Using the example of an outcome indicator provided earlier (‘percentage of population living below poverty line’), a relevant evaluation question could be, ‘What is your average monthly household income’? A far more targeted question, right? One is far more likely to develop more accurately targeted evaluation questions if he or she uses indicators (outlined in a Logic Model) as guidelines. And regardless of the number of evaluation questions that one ends up developing (which is likely to be quite a number for upper level components of the Logic Model), the chances are that all these questions will speak directly to the purpose of the evaluation at hand, making it easy for one to analyse all the generated data and to write a coherent evaluation report.

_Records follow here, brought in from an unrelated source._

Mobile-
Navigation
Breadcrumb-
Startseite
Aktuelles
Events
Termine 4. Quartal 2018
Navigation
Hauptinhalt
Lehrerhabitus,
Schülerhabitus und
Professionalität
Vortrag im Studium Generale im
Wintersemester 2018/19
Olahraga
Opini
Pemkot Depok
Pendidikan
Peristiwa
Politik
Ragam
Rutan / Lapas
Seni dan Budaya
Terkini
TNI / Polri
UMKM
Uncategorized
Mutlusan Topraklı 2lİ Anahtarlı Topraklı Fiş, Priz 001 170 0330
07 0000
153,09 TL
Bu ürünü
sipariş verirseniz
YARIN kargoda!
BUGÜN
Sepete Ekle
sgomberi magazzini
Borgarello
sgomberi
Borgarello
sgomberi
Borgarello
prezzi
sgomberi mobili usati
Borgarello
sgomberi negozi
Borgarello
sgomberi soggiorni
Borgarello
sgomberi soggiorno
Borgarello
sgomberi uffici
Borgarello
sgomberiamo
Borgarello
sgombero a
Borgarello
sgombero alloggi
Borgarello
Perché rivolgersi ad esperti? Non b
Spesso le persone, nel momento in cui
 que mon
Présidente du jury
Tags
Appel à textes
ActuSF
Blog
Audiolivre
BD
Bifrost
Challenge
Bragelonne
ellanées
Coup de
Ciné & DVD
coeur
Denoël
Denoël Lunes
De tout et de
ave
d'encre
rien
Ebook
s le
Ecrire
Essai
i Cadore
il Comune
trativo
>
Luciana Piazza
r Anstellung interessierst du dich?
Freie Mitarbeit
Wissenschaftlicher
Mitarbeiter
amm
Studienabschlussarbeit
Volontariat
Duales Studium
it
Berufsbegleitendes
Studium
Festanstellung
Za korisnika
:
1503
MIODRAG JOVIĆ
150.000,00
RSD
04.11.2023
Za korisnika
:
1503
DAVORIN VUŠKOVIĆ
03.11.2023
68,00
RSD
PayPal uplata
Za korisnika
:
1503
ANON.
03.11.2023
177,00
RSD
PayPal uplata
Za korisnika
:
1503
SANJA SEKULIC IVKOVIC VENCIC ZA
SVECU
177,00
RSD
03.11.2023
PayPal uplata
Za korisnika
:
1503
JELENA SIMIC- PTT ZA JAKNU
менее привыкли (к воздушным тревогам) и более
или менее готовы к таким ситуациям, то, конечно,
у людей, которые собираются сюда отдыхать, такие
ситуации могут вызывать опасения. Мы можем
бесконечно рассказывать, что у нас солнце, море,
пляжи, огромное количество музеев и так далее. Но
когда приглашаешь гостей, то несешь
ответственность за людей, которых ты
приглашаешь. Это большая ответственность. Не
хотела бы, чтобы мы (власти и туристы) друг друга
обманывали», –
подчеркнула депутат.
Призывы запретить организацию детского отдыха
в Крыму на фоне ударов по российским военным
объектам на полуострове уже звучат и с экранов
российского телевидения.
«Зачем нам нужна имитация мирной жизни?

The importance of using these two companions to analysing and reporting on data hit home for me that Friday night as I turned restlessly on my couch, my eyes glued to my old leaky fridge. Had I used a ToC and Logic Model, I would have avoided the mostly irrelevant evaluation questions that resulted in the generation of mostly irrelevant data. I learnt my lesson then and have since vowed to myself to always regard ToCs and Logic Models as an indispensable guide to better evaluation.
 Note that ToCs can be used at different levels, including worldview level, organisational level, policy domain or thematic level, and programme or project level (Hivos).